Pillow talk

First day post op

I found a way to sleep last night. I found that using a low step stool helped me get into bed. I had trouble getting deep enough in bed by just sitting on the edge of the bed. The step stool allowed me to have some extra height to situate myself further on the bed. I have discovered that two different shaped pillows have been helpful to support me during sleep. A sports bra or other comfortable bra should be worn to help give support to your breast. I woke up refreshed and able to move better in the morning. But as the morning progressed I became fatigued and needed to nap. The area for my lumpectomy felt good. There was very little pain and the swelling was going down. However, the area for my porta cath became red. Not warm. I began reviewing the reasons to call my doctor. Increased warmth or spreading redness of the skin area near the site, increased swelling, increased pain or tenderness, increased discharge at site (green/yellowish green), foul smelling odor, fever or chills. I will have to watch it. Some tenderness and redness is fine but increasing redness or tenderness is something to watch closely. I guess I am a little hyper vigilant right now. I really don’t want anything to derail my recovery.

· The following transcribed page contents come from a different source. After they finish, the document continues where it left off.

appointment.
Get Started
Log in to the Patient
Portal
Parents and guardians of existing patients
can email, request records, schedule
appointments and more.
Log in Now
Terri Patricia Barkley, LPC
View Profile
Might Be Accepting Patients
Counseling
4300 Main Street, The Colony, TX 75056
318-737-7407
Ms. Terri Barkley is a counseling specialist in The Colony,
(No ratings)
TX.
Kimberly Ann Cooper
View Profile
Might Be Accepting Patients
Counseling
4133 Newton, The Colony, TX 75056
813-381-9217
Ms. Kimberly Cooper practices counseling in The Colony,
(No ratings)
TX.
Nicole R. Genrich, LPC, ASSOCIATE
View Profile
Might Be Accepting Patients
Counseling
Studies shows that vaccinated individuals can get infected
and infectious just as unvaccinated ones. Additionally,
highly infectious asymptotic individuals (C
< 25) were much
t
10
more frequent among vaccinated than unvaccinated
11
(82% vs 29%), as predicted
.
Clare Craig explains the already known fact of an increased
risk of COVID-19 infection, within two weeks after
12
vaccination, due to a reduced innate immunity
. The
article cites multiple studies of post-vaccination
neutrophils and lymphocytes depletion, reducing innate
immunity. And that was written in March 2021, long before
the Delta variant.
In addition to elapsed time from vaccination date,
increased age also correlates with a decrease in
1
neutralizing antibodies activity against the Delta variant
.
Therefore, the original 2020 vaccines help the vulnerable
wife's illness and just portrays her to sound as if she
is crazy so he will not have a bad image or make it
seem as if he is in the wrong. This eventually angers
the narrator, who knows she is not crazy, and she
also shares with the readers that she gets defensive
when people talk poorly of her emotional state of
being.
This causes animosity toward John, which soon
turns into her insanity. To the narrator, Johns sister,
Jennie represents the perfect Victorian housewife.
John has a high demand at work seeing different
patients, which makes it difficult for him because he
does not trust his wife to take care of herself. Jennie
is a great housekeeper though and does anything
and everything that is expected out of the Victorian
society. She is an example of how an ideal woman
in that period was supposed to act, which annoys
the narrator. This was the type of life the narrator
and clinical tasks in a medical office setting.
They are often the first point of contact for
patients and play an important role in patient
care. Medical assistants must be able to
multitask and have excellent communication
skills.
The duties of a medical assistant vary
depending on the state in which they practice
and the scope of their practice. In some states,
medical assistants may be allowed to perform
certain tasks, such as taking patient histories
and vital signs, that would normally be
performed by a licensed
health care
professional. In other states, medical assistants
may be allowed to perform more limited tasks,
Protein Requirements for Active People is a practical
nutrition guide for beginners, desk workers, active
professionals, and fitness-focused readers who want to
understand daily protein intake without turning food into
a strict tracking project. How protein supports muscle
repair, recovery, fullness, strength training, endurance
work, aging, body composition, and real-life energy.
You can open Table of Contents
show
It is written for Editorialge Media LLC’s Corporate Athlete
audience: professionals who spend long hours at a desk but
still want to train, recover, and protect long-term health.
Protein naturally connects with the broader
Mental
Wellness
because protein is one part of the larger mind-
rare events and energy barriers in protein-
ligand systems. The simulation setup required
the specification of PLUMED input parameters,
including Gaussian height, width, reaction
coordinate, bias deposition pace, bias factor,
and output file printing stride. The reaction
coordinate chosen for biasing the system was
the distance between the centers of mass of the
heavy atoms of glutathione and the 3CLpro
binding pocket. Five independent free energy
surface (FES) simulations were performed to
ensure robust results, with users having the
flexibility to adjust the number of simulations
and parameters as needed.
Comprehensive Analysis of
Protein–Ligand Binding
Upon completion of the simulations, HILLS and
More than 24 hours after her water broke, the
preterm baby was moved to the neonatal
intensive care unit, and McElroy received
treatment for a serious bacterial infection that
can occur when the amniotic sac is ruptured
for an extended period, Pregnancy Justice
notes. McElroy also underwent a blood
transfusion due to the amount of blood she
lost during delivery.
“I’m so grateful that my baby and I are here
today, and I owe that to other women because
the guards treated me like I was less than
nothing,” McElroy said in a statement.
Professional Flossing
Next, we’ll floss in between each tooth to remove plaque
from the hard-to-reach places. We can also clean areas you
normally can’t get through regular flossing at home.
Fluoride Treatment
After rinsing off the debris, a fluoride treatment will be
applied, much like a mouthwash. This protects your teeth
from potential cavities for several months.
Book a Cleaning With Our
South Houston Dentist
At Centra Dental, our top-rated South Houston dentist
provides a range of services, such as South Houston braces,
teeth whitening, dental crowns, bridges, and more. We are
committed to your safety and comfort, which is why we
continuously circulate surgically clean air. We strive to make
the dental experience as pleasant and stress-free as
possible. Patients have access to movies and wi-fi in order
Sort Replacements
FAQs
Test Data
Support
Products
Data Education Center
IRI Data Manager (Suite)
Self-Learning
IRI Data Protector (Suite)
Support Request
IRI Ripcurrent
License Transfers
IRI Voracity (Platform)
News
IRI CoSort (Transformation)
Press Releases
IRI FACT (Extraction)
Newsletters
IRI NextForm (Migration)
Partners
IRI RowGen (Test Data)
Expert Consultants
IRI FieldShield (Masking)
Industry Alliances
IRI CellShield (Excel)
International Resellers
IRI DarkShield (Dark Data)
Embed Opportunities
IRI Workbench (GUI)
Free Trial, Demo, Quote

Sleep is  of course one the  most important things for recovery.  Fatigue or excessive sedation from the anesthesia is common.  This feeling can last for a few hours post op or several days.  It may be exacerbated by not being able to have a fully restful sleep at night. The right pillow can help.  I have  found, for myself, the heart shaped pillow  that the hospital gave me was perfect the side of my lumpectomy.  It helped first with going home and not having the seat belt rest on my breast and then for sleep by placing the “V” part under my arm pit or surrounding my breast.  It protected my breast from having anything rest on it.  It also gave me some  support under my breast.  Support is important to help not put stress across the  incision.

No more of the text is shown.